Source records
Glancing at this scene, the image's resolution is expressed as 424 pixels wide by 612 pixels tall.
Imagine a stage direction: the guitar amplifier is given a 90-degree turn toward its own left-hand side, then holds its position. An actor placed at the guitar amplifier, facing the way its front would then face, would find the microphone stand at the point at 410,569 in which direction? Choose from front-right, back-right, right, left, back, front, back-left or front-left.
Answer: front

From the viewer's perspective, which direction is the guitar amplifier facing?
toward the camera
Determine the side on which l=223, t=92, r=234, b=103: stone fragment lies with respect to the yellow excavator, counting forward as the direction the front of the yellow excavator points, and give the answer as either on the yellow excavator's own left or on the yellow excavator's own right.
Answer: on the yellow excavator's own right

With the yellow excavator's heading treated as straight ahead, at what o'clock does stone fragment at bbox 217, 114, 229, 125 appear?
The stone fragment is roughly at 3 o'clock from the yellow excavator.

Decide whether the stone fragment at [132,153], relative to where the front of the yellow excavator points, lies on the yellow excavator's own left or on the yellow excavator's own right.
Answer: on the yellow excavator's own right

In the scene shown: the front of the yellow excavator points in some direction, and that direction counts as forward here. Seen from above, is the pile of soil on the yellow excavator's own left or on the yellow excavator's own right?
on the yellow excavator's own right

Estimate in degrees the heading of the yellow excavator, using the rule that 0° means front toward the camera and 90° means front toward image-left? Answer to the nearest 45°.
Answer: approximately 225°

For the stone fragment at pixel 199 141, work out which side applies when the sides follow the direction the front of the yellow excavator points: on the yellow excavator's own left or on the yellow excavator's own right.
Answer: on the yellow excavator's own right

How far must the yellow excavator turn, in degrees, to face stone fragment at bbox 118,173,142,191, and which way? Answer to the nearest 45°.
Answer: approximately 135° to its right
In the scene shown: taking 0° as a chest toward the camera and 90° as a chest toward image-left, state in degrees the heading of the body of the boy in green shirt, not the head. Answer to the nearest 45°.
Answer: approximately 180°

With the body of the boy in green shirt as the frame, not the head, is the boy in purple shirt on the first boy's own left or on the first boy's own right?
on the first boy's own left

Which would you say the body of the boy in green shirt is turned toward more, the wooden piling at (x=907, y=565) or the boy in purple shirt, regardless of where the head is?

TASK GOAL: Copy out every record above word for word, keeping each one's wording, numbers and punctuation unchanged.

ANSWER TO THIS TASK:
Glancing at this scene, the image's resolution is expressed as 424 pixels wide by 612 pixels tall.
Imagine a stage direction: the guitar amplifier is given a 90-degree turn toward its own left-hand side, then holds its position. An actor placed at the guitar amplifier, facing the way its front would then face, would find the microphone stand at the point at 410,569 in which direction? Choose from front-right, back-right, right, left, back, front, back-left or front-left.
Answer: front

From the viewer's perspective, which direction is the guitar amplifier facing?
toward the camera
Determine the side on which l=223, t=92, r=234, b=103: stone fragment lies with respect to the yellow excavator, counting forward as the direction the front of the yellow excavator points, and give the answer as either on the yellow excavator's own left or on the yellow excavator's own right.
Answer: on the yellow excavator's own right

With the yellow excavator's heading treated as straight ahead, at what o'clock does stone fragment at bbox 217, 114, 229, 125 appear?
The stone fragment is roughly at 3 o'clock from the yellow excavator.

Decide whether the stone fragment at [132,153], relative to where the front of the yellow excavator points, lies on the yellow excavator's own left or on the yellow excavator's own right.
Answer: on the yellow excavator's own right

In the scene shown: the front of the yellow excavator points in some direction, and that direction counts as forward here. Seen from above, is the pile of soil on the yellow excavator's own left or on the yellow excavator's own right?
on the yellow excavator's own right

Estimate in degrees the heading of the yellow excavator, using the rule that 0° means front toward the camera and 90° means front toward image-left? Answer to the nearest 45°.
Answer: approximately 225°

For the stone fragment at pixel 199 141, work out which side applies when the sides follow the direction the front of the yellow excavator points: on the yellow excavator's own left or on the yellow excavator's own right.
Answer: on the yellow excavator's own right

How far must the yellow excavator turn, in degrees, to face stone fragment at bbox 118,173,142,191, and which way? Answer to the nearest 45°.
Answer: approximately 135° to its right
In the scene shown: taking 0° as a chest toward the camera and 90° as a chest toward image-left, state in degrees the heading of the body of the boy in green shirt, not the head. Answer to the nearest 45°.
Answer: approximately 180°

With the body of the boy in green shirt as the frame, not the head, is the boy in purple shirt on the first boy's own left or on the first boy's own right?
on the first boy's own left

Which would you say the body of the boy in green shirt is turned toward more, the wooden piling at (x=907, y=565) or the boy in purple shirt, regardless of where the head is?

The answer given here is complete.